> [Task to complete] Among the entries that follow, find every line with the word "topic" and copy it.

> [Extracted records]
Segment Open

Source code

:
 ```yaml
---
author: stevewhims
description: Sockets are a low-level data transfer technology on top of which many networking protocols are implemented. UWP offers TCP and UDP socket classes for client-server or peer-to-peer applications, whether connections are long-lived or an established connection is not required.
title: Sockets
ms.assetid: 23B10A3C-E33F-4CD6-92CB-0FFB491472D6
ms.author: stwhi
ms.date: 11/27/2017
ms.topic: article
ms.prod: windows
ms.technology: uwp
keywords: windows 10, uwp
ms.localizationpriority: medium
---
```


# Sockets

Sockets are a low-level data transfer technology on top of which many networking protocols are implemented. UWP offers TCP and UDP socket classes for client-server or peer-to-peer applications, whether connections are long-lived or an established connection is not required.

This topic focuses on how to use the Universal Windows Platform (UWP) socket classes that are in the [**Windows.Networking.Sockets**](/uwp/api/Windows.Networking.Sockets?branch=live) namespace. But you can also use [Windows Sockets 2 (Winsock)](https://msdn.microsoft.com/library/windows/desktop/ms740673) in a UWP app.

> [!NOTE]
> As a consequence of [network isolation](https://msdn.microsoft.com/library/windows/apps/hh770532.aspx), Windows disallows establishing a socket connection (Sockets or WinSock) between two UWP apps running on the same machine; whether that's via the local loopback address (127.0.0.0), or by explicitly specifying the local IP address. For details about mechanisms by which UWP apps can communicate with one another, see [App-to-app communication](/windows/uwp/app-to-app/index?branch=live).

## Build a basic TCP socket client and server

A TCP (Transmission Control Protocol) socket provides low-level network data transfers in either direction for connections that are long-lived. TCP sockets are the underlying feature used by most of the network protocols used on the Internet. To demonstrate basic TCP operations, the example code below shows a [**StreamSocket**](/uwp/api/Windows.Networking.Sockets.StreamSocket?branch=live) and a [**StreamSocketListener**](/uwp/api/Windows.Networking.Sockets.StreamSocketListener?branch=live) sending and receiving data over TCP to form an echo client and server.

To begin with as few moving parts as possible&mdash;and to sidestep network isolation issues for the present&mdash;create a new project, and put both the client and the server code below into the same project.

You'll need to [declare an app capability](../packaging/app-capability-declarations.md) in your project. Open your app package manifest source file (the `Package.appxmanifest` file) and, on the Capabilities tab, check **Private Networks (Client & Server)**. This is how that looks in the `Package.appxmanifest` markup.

Segment Closed

> [Exercise result]
ms.topic: article
This topic focuses on how to use the Universal Windows Platform (UWP) socket classes that are in the [**Windows.Networking.Sockets**](/uwp/api/Windows.Networking.Sockets?branch=live) namespace. But you can also use [Windows Sockets 2 (Winsock)](https://msdn.microsoft.com/library/windows/desktop/ms740673) in a UWP app.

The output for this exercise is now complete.